***** DATA FOR THE TASK *****
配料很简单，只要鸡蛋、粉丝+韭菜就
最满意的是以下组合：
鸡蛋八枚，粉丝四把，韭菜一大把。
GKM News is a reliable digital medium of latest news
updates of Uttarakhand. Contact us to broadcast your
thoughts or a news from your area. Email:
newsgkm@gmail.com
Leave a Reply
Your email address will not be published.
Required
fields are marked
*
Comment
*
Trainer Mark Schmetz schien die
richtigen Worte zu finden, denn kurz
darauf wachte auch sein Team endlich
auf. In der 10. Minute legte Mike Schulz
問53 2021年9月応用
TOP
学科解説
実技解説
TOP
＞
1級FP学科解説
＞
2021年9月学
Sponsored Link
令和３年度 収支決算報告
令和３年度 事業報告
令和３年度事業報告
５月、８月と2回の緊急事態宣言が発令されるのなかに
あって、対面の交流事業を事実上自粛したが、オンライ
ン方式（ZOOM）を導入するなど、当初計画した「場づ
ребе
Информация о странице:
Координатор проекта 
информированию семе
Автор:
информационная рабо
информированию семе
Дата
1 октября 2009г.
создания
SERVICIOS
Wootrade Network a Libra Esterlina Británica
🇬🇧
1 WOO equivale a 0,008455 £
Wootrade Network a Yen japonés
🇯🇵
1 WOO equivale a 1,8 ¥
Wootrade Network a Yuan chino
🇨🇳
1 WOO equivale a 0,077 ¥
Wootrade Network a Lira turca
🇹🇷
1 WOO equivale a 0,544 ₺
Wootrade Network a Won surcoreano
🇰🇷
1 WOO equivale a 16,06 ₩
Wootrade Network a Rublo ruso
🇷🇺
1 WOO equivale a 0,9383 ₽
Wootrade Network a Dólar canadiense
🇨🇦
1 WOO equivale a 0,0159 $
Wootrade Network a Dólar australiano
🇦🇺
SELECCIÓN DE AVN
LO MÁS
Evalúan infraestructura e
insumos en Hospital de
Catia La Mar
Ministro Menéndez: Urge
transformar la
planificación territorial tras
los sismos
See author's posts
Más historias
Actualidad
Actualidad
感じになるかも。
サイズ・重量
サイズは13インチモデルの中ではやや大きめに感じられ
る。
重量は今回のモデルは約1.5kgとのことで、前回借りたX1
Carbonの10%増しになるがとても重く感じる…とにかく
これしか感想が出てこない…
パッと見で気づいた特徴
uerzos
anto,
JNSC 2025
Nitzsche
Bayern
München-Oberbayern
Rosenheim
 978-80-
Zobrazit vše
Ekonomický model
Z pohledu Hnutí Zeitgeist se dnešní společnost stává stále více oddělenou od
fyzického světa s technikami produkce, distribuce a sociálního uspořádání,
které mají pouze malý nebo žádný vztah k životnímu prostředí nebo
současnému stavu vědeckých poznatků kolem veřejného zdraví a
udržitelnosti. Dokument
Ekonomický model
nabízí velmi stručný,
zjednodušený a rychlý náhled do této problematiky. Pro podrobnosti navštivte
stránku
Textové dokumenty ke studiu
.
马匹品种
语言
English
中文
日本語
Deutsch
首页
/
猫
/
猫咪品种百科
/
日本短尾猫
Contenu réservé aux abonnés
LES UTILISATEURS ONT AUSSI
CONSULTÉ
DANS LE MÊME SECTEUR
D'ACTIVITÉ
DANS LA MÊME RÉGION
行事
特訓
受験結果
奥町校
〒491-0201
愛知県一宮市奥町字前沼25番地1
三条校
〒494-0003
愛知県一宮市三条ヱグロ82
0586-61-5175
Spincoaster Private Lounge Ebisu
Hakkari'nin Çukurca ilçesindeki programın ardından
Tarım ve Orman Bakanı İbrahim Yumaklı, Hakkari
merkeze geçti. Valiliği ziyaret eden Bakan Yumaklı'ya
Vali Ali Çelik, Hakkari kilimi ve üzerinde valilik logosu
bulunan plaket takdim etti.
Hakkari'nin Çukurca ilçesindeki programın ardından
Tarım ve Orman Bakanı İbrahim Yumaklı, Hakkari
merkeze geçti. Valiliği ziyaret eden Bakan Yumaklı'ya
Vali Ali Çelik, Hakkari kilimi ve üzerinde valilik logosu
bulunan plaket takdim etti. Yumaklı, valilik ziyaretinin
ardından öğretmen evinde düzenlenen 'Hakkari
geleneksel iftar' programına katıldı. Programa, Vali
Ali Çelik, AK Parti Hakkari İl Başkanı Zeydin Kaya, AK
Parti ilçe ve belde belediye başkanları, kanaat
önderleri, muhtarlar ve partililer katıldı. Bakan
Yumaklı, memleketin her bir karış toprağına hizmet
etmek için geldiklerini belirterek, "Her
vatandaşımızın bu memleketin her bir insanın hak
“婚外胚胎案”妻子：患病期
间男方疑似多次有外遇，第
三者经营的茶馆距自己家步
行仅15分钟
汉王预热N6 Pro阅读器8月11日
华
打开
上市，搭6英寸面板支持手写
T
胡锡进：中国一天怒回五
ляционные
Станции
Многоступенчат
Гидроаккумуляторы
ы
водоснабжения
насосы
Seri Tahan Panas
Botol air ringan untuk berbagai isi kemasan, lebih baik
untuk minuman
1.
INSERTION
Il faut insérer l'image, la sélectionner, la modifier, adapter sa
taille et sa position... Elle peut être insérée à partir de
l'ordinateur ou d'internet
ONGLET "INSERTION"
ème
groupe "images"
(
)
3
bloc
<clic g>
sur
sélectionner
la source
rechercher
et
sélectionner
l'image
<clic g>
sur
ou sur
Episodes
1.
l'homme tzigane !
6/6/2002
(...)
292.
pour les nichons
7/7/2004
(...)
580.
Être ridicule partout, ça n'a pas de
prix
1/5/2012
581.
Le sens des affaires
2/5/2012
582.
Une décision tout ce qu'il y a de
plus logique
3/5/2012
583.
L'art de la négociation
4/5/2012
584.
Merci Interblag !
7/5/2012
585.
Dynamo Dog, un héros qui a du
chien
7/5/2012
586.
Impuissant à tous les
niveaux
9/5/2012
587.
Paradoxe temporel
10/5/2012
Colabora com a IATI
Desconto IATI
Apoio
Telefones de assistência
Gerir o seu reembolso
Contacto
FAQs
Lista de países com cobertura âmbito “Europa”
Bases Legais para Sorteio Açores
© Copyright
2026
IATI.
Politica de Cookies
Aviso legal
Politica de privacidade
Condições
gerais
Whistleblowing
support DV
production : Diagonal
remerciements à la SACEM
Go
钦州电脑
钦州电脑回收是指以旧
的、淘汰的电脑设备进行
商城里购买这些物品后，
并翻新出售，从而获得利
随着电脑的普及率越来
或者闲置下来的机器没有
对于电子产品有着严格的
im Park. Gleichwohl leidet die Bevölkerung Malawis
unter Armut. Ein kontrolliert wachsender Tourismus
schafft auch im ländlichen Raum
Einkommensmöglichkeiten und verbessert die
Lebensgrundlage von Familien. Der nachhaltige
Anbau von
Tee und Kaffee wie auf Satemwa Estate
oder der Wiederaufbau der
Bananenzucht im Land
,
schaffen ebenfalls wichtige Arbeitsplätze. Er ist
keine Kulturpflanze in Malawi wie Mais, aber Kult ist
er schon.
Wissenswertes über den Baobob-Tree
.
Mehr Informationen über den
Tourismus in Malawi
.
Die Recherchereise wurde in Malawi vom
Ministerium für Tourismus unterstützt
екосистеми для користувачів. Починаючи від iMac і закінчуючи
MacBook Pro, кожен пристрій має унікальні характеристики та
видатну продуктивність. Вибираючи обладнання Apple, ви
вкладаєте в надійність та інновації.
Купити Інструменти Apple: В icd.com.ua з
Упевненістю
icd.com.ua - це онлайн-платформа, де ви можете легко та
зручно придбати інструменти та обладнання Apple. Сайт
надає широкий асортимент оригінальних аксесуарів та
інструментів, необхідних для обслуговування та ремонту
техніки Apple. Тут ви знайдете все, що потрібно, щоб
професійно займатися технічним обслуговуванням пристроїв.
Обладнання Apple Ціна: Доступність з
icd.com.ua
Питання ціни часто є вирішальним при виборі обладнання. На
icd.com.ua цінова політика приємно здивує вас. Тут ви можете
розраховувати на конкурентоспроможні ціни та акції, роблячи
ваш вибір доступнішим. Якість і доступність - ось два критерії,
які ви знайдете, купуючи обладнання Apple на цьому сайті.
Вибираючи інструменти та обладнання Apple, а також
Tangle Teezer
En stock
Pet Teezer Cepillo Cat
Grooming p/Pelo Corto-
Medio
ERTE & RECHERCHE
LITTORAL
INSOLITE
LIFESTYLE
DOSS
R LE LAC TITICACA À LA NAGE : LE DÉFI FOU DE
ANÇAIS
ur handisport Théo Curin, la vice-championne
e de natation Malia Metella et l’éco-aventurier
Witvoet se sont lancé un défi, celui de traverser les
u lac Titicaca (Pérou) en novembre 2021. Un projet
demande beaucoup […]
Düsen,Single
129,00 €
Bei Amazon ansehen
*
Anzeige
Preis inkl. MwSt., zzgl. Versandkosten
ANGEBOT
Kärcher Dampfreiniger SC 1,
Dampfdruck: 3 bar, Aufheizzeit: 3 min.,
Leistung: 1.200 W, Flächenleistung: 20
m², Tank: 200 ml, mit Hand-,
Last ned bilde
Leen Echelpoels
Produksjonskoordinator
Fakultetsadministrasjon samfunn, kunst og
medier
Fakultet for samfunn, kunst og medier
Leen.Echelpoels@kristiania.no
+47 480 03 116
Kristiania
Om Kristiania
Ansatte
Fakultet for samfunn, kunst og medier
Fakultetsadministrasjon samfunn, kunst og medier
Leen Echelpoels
*****
WHAT YOU SHOULD DO
Check each line of the data above for the word "bulunan" and say how many lines contain it, giving nothing besides the number.

ANSWER SECTION
2